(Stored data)
----

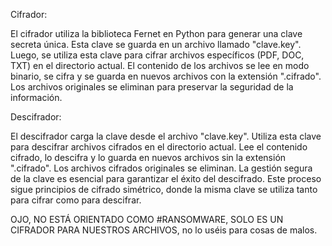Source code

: Cifrador:

El cifrador utiliza la biblioteca Fernet en Python para generar una clave secreta única. Esta clave se guarda en un archivo llamado "clave.key". Luego, se utiliza esta clave para cifrar archivos específicos (PDF, DOC, TXT) en el directorio actual. El contenido de los archivos se lee en modo binario, se cifra y se guarda en nuevos archivos con la extensión ".cifrado". Los archivos originales se eliminan para preservar la seguridad de la información.

Descifrador:

El descifrador carga la clave desde el archivo "clave.key". Utiliza esta clave para descifrar archivos cifrados en el directorio actual. Lee el contenido cifrado, lo descifra y lo guarda en nuevos archivos sin la extensión ".cifrado". Los archivos cifrados originales se eliminan. La gestión segura de la clave es esencial para garantizar el éxito del descifrado. Este proceso sigue principios de cifrado simétrico, donde la misma clave se utiliza tanto para cifrar como para descifrar.


OJO, NO ESTÁ ORIENTADO COMO #RANSOMWARE, SOLO ES UN CIFRADOR PARA NUESTROS ARCHIVOS, no lo uséis para cosas de malos.
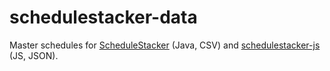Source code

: # schedulestacker-data
Master schedules for [ScheduleStacker](https://github.com/Coreball/ScheduleStacker) (Java, CSV) and [schedulestacker-js](https://github.com/Coreball/schedulestacker-js) (JS, JSON).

----

Each line above where the word "schedulestacker" occurs should be returned in full.

:: PROBLEM SOLUTION ::
: # schedulestacker-data
Master schedules for [ScheduleStacker](https://github.com/Coreball/ScheduleStacker) (Java, CSV) and [schedulestacker-js](https://github.com/Coreball/schedulestacker-js) (JS, JSON).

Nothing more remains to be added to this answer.